Let's talk about CPO again!
GPU shortage? That's just half the story. The real AI bottleneck is optical interconnect. CPO market to explode from $160M to $91B by 2028.
Over the past three years, everyone has been scrambling to buy GPUs.
NVIDIA’s stock price has skyrocketed 15-fold in three years. H100 GPUs are nearly impossible to obtain. HBM memory has been in a severe supply-demand imbalance, driving Micron and SK Hynix stock prices sharply higher amid the capital influx. The entire AI revolution’s success or failure has been attributed to one word: compute.
But you might be missing one crucial point — no matter how powerful a single GB300 GPU is, if it cannot communicate at high speed with tens of thousands of other GPUs, most of its computing power will be wasted.
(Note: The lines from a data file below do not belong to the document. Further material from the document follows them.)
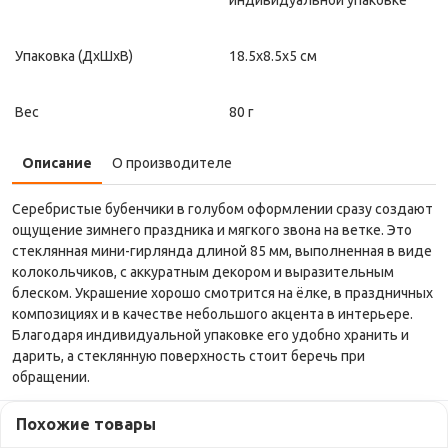
Упаковка (ДxШxВ)
18.5x8.5x5 см
Вес
80 г
Описание
О производителе
Серебристые бубенчики в голубом оформлении сразу создают
ощущение зимнего праздника и мягкого звона на ветке. Это
стеклянная мини-гирлянда длиной 85 мм, выполненная в виде
колокольчиков, с аккуратным декором и выразительным
блеском. Украшение хорошо смотрится на ёлке, в праздничных
композициях и в качестве небольшого акцента в интерьере.
Благодаря индивидуальной упаковке его удобно хранить и
дарить, а стеклянную поверхность стоит беречь при
обращении.
Похожие товары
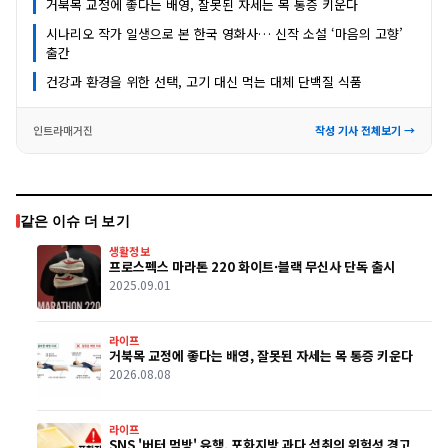
거북목 교정에 좋다는 배영, 잘못된 자세는 목 통증 키운다
시나리오 작가 일생으로 본 한국 영화사… 신작 소설 ‘마음의 고향’
출간
건강과 환경을 위한 선택, 고기 대신 먹는 대체 단백질 식품
인트라매거진
작성 기사 전체보기 →
같은 이슈 더 보기
생활정보
프로스펙스 마라톤 220 화이트·블랙 무신사 단독 출시
2025.09.01
라이프
거북목 교정에 좋다는 배영, 잘못된 자세는 목 통증 키운다
2026.08.08
라이프
SNS '버터 먹방' 유행, 포화지방 과다 섭취의 위험성 경고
Think of it this way: Imagine an AI training cluster as a massive building where tens of thousands of people work together. The GPUs are the employees. HBM is the notepad on each desk. Cloud storage is the company's archive. Everyone is debating “how many employees we should hire” and “whether the notepads are big enough,” but no one is asking the key question: Are the staircases and hallways wide enough?
A large language model with trillions of parameters splits its training task into thousands of parts, distributes them across thousands of GPUs for parallel computing, and then synchronizes the intermediate results to all GPUs. If the “channels” between GPUs are not wide enough or fast enough, simply adding more GPUs only creates more isolated computing islands.
“GPUs are the brains of AI, but the neural network connecting those brains determines the speed of the entire system. Without optical interconnects, more GPUs are just isolated islands.”
That neural network is the optical interconnect network.